Handling Failures and Node Preemption#

Important

This user guide shows how to configure fault tolerance for the revamped Ray Train V2 available starting from Ray 2.43 by enabling the environment variable RAY_TRAIN_V2_ENABLED=1. This user guide assumes that the environment variable has been enabled.

Please see here for information about the deprecation and migration.

Ray Train provides fault tolerance at three levels:

  1. Worker process fault tolerance handles errors that happen to one or more Train worker processes while they are executing the user defined training function.

  2. Worker node fault tolerance handles node failures that may occur during training.

  3. Job driver fault tolerance handles the case where Ray Train driver process crashes, and training needs to be kicked off again, possibly from a new cluster.

This user guide covers how to configure and use these fault tolerance mechanisms.

Worker Process and Node Fault Tolerance#

Worker process failures are errors that occur within the user defined training function of a training worker, such as GPU out-of-memory (OOM) errors, cloud storage access errors, or other runtime errors.

Node failures are errors that bring down the entire node, including node preemption, OOM, network partitions, or other hardware failures. This section covers worker node failures. Recovery from head node failures is discussed in the next section.

Ray Train can be configured to automatically recover from worker process and worker node failures. When a failure is detected, all the workers are shut down, new nodes are added if necessary, and a new set of workers is started. The restarted training worker processes can resume training by loading the latest checkpoint.

In order to retain progress upon recovery, your training function should implement logic for both saving and loading checkpoints. Otherwise, the training will just start from scratch.

Each recovery from a worker process or node failure is considered a retry. The number of retries is configurable through the max_failures attribute of the FailureConfig argument set in the RunConfig passed to the Trainer. By default, worker fault tolerance is disabled with max_failures=0.

import ray.train

# Tries to recover a run up to this many times.
failure_config = ray.train.FailureConfig(max_failures=2)

# No limit on the number of retries.
failure_config = ray.train.FailureConfig(max_failures=-1)
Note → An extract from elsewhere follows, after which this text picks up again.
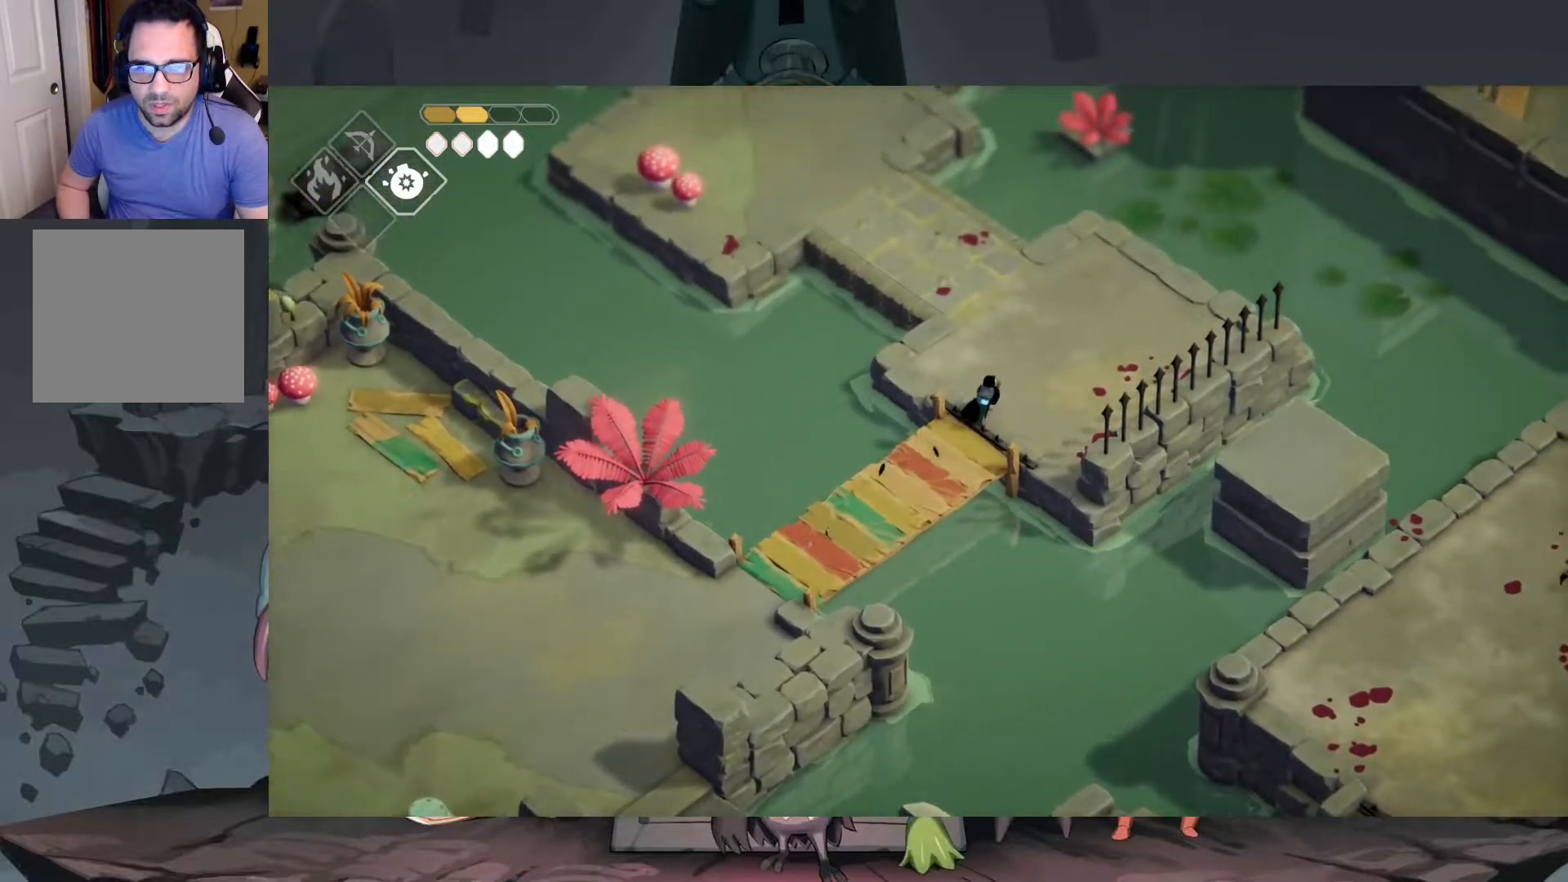
{"buttons": [], "left_stick": "up", "right_stick": "up-left", "events": [[417, "right_stick", "up-left"]]}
Altogether, this is what an example Torch training script with worker fault tolerance looks like:

import tempfile
import uuid

import ray.train
import ray.train.torch


def train_fn_per_worker(train_loop_config: dict):
    # [1] Train worker restoration logic.
    checkpoint = ray.train.get_checkpoint()
    if checkpoint:
        with checkpoint.as_directory() as temp_checkpoint_dir:
            # model.load_state_dict(torch.load(...))
            ...

    # [2] Checkpoint saving and reporting logic.
    with tempfile.TemporaryDirectory() as temp_checkpoint_dir:
        # torch.save(...)
        ray.train.report(
            {"loss": 0.1},
            checkpoint=ray.train.Checkpoint.from_directory(temp_checkpoint_dir),
        )


trainer = ray.train.torch.TorchTrainer(
    train_fn_per_worker,
    scaling_config=ray.train.ScalingConfig(num_workers=4),
    run_config=ray.train.RunConfig(
        # (If multi-node, configure S3 / NFS as the storage path.)
        # storage_path="s3://...",
        name=f"train_run-{uuid.uuid4().hex}",
        # [3] Enable worker-level fault tolerance to gracefully handle
        # Train worker failures.
        failure_config=ray.train.FailureConfig(max_failures=3),
    ),
)
trainer.fit()

Which checkpoint will be restored?#

Ray Train will populate ray.train.get_checkpoint() with the latest available checkpoint reported to Ray Train. The Checkpoint object returned by this method has the as_directory() and to_directory() methods to download the checkpoint from the RunConfig(storage_path) to local disk.

Note

as_directory() and to_directory() will only download the checkpoint once per node even if there are multiple workers on the node. The workers share the same checkpoint directory on local disk.

Illustrated Example#

Consider the following example of a cluster containing a CPU head node and 2 GPU worker nodes. There are 4 GPU training workers running on the 2 worker nodes. The storage path has been configured to use cloud storage, which is where checkpoints are saved.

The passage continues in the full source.